Syria opposition issues ultimatum over talks

Western-backed coalition sets deadline for withdrawal of Iran's invitation, throwing Geneva II into doubt.

    Syrian peace talks could collapse before they even start, with the main opposition coalition bloc issuing a deadline for the withdrawal of Iran's invitation to the talks.

    The Syrian National Coalition, a key player in the so-called Geneva II meeting, set to start on Wednesday, has given a deadline of 19:00 GMT on Monday for Tehran's invitation to be rescinded. It is furious about the United Nations' overtures to Iran, which is an ally of President Bashar al-Assad. 

    A statement issued by the Coalition demanded a "clear public commitment" from Iran to pledge a withdrawal of all its troops and militias from Syria, explicit support for all the terms in the 2012 Geneva I communique and a positive commitment to Geneva II.

    "In case of failure to obtain the pledge, we ask the SG Ban Ki-Moon to rescind/withdraw its invitation to Iran.
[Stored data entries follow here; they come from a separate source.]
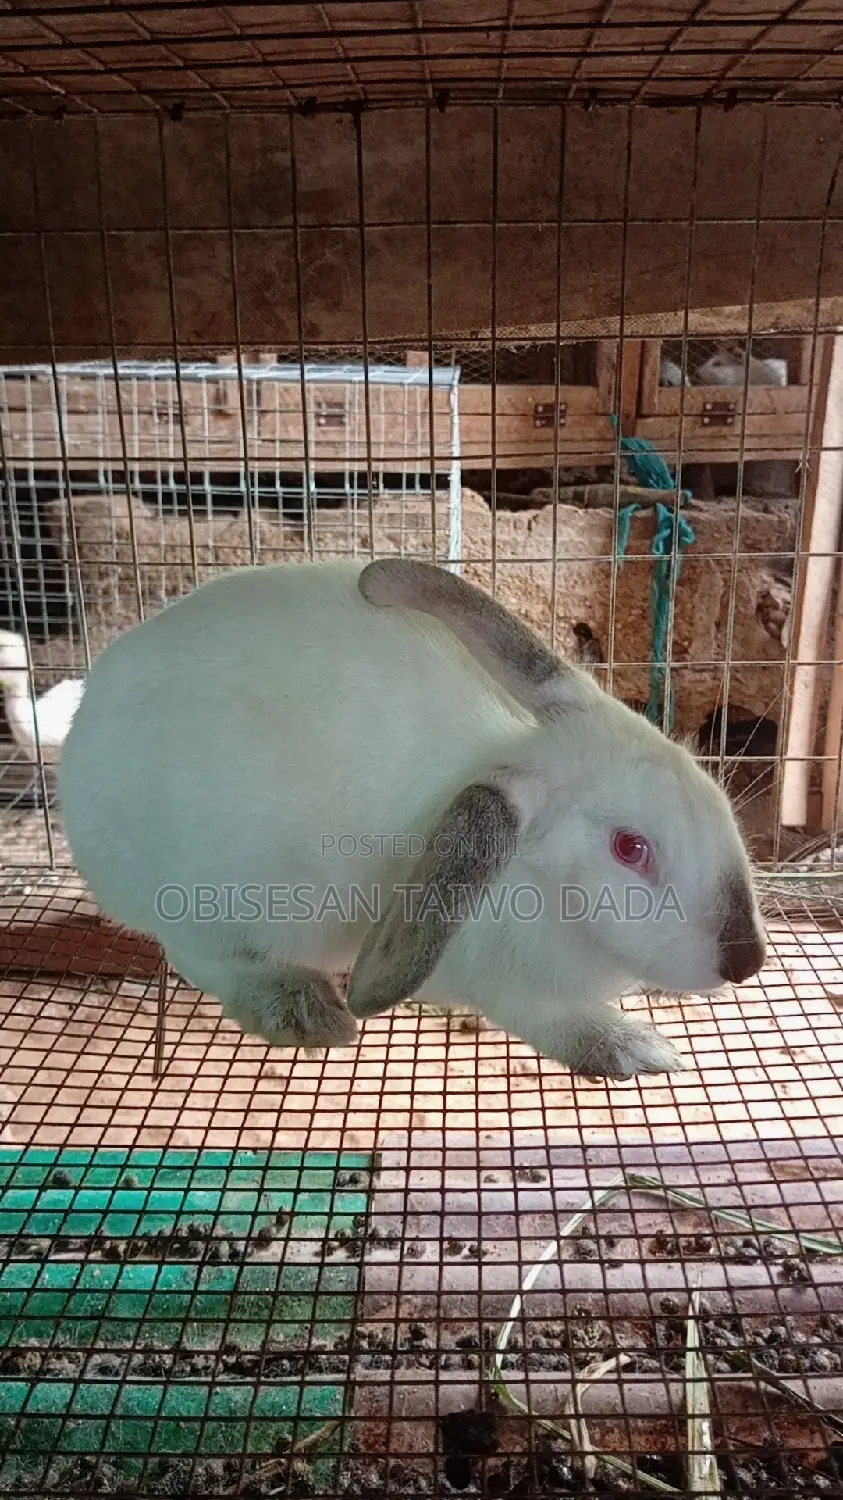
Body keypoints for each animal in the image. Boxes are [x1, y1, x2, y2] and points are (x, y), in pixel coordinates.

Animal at [58, 558, 767, 1080]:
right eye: (630, 847)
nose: (747, 961)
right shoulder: (512, 987)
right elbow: (556, 1019)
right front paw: (635, 1049)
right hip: (210, 899)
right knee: (198, 955)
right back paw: (303, 1010)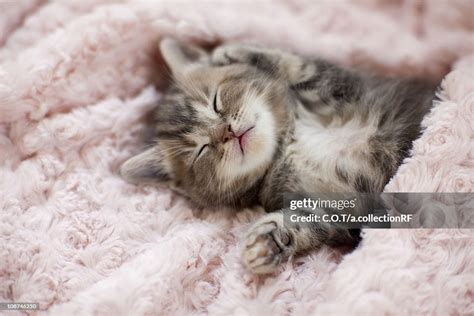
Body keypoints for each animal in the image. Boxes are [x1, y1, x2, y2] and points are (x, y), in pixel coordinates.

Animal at [120, 37, 436, 274]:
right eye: (201, 150)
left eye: (216, 101)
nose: (227, 132)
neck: (288, 142)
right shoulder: (337, 206)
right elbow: (310, 223)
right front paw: (268, 242)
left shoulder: (358, 87)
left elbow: (308, 68)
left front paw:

Otherwise, the Syrian Coalition will not be able to attend the Geneva 2 conference," said the statement.

    Earlier on Monday, Anas Abdah of the Coalition's political committee told Al Jazeera that the bloc was "surprised" by UN Secretary-General Ban Ki-moon's invitation, saying: "It is illogical and we cannot in any way accept it."

    Ban said Iran's Foreign Minister Mohammad Javad Zarif had promised his country would play a "positive and constructive role" if it were asked to participate.

    "He has assured me that, like all the other countries invited to the opening-day discussions in Montreux, Iran understands that the basis of the talks is the full implementation of the 30 June, 2012, Geneva communique," he said.

    However, Iran's Press TV reported on Monday that Tehran would participate in the upcoming Geneva II conference on the Syria crisis without accepting crucial elements of the 2012 Geneva communique.

    The Iranian news agency ISNA quoted the spokeswoman for Iran's Foreign Ministry, Marzieh Afkham, as saying: “We have always rejected any precondition for attending the Geneva II meeting on Syria. Based on the official invitation that we have received, Iran will attend the Geneva II without any preconditions.”

    The ensuing confusion and dispute surrounding Iran's invitation prompted Ban to tell the UN Security Council on Monday that "intensive and urgent discussions" were under way.

    "For the moment, let me just appeal again to all involved to keep the needs of the Syrian people foremost in mind," the Secretary-General told the 15-member Security Council.

    'Unqualifed to attend' 

    Saudi Arabia, which backs Syrian opposition forces, has also rejected Iran's participation in Geneva II.

    On Monday in an official statement it said that Iran did not "announce officially and openly its agreement [to]... the creation of a transitional government" and that this position rendered Tehran "unqualified to attend."

    Al Jazeera's Diplomatic Editor James Bays comments on the new hurdles for Geneva II

    The disputes and threats regarding attendance come as Assad said he was likely to run in June's presidential race.

    The Syrian president said on Sunday there was a "significant chance" he would make a candidacy bid.

    "I see no reason why I shouldn't stand," he said. "If there is public opinion in favour of my candidacy, I will not hesitate for a second to run for election."

    The Swiss meeting is backed by both the United States, which supports the rebels, and Russia, an Assad ally.

    "The Geneva conference must lead to clear results regarding the fight against terrorism," Assad said in an interview with the AFP news agency.

    "Any political result that did not include the fight against terrorism would have no value," said Assad, who is embroiled in an almost three-year-old war with rebels fighting to topple him.

    'Totally unrealistic'

    Assad also ruled out that the Istanbul-based Syrian National Coalition to be given any ministerial positions in a new government, calling it "totally unrealistic."

    Syrian opposition groups and the US, which accuse Iran of supporting Assad with manpower and arms during the conflict, have long had reservations about the participation of Iran, although Ban and the UN special envoy on Syria, Lakhdar Brahimi, are backing Iran's involvement.

    A US State Department official, speaking on condition of anonymity, said of Iran on Monday: "They are doing nothing to de-escalate tensions ... and their actions have actually aggravated them, and so the idea that they would come to the conference refusing to acknowledge support for Geneva 1, we do not see how it could be helpful."

    Another US administration official said: "Iran has not publicly endorsed Geneva, not before last night and not overnight. We expect the invitation will be rescinded."